The verity-sdk library (libs/verity-sdk/) provides the abstract base class and dataclasses required to build platform connectors for the Verity platform. Every connector — whether for Azure AD, Fabric, Synapse, Databricks, or a custom source — extends BaseConnector and implements two methods.

Architecture

sequenceDiagram
    participant Source as Source Platform
    participant Connector as BaseConnector
    participant PG as PostgreSQL<br/>(Checkpoints)
    participant Kafka as Kafka

    Connector->>PG: _load_checkpoint()
    PG-->>Connector: last_ts (or epoch)
    loop For each audit event
        Connector->>Source: stream_audit_events(since)
        Source-->>Connector: RawEvent
        Connector->>Kafka: publish to verity.events.raw.{platform}
        Connector->>PG: _save_checkpoint(occurred_at)
    end

Dataclasses

RawEvent

Represents a raw audit event from a source platform, published to Kafka for downstream enrichment and normalisation.

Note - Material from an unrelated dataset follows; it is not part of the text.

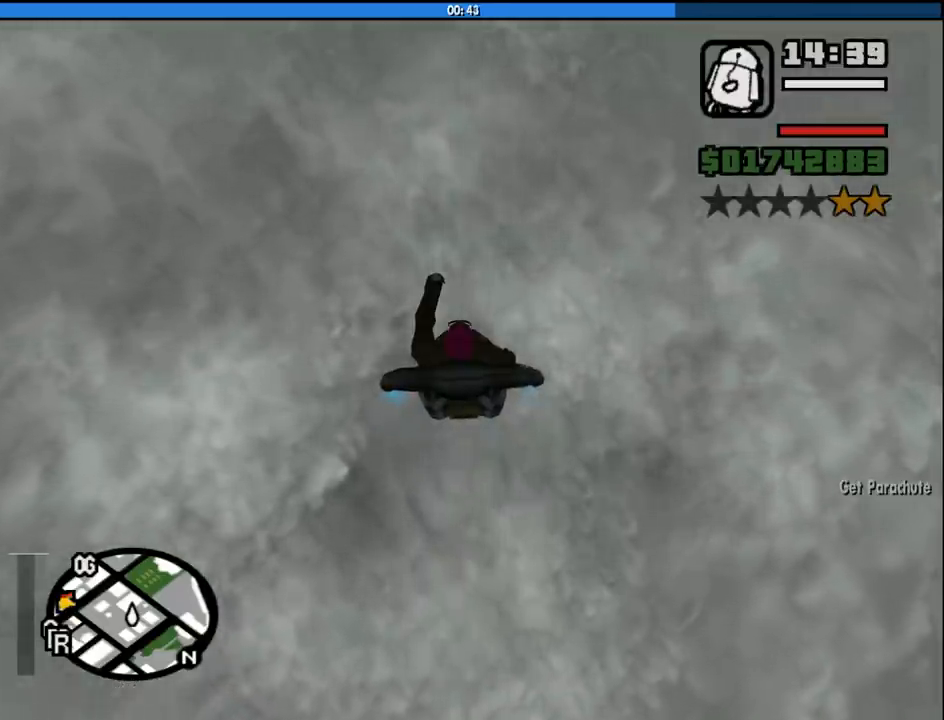
{"keys": ["shift"], "mouse": [], "events": []}
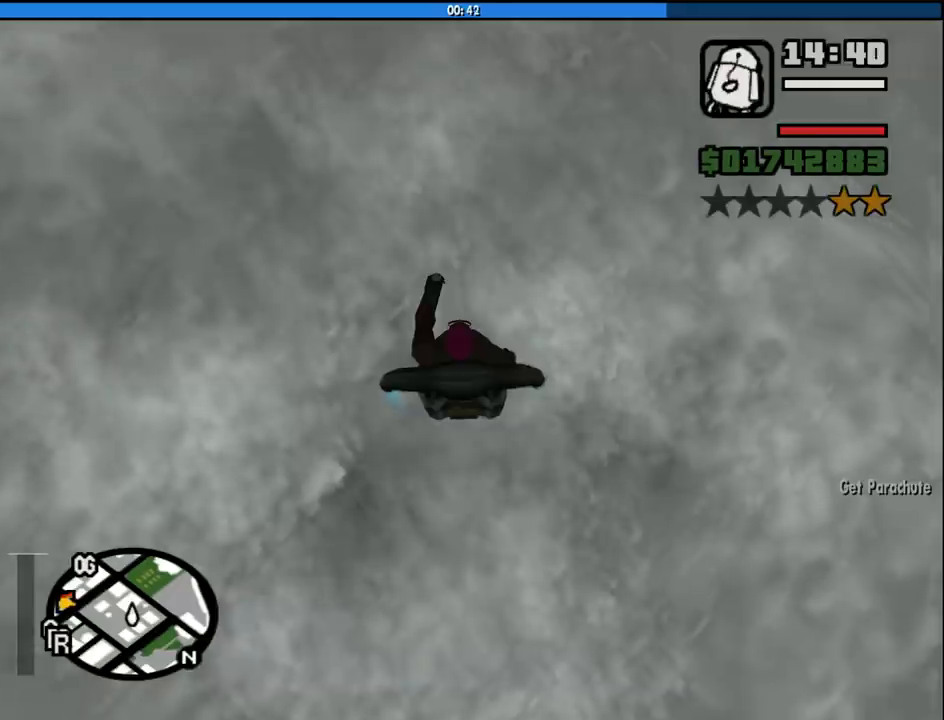
{"keys": ["shift"], "mouse": [], "events": []}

from dataclasses import dataclass, field
from datetime import datetime

@dataclass
class RawEvent:
    """A raw audit event from a source platform."""
    platform: str               # e.g. "azure_ad", "fabric", "databricks"
    event_id: str               # Unique event ID from the source
    occurred_at: datetime       # When the event occurred (UTC)
    principal_ref: str          # Source-specific user/principal reference
    asset_ref: str              # Source-specific asset/resource reference
    operation: str              # e.g. "SELECT", "INSERT", "LOGIN"
    raw_payload: dict = field(default_factory=dict)  # Full original payload

PermissionSnapshot

Represents a point-in-time snapshot of a permission grant, captured during periodic permission scans.

@dataclass
class PermissionSnapshot:
    """A point-in-time snapshot of a permission grant."""
    platform: str               # Source platform identifier
    principal_ref: str          # Source-specific user reference
    asset_ref: str              # Source-specific asset reference
    privilege: str              # e.g. "READ", "WRITE", "ADMIN"
    grant_mechanism: str        # e.g. "direct", "group", "role", "policy"
    granted_via: str | None = None      # Group/role name, if applicable
    snapshot_at: datetime | None = None # When the snapshot was taken
    raw_payload: dict = field(default_factory=dict)

BaseConnector ABC

The BaseConnector abstract base class provides the foundation for all connectors. Subclasses must implement two abstract methods and inherit automatic checkpointing and Kafka publishing.

Constructor

class BaseConnector(ABC):
    def __init__(self, config: Any, kafka_producer: Any, db_pool: Any) -> None:
        self.config = config
        self.kafka_producer = kafka_producer
        self.db_pool = db_pool
Parameter Type Description
config Any Connector-specific configuration dict (must include connector_id)
kafka_producer Any An AIOKafkaProducer instance for publishing events
db_pool Any An asyncpg connection pool for checkpoint persistence

Abstract Methods

stream_audit_events(since: datetime) -> AsyncIterator[RawEvent]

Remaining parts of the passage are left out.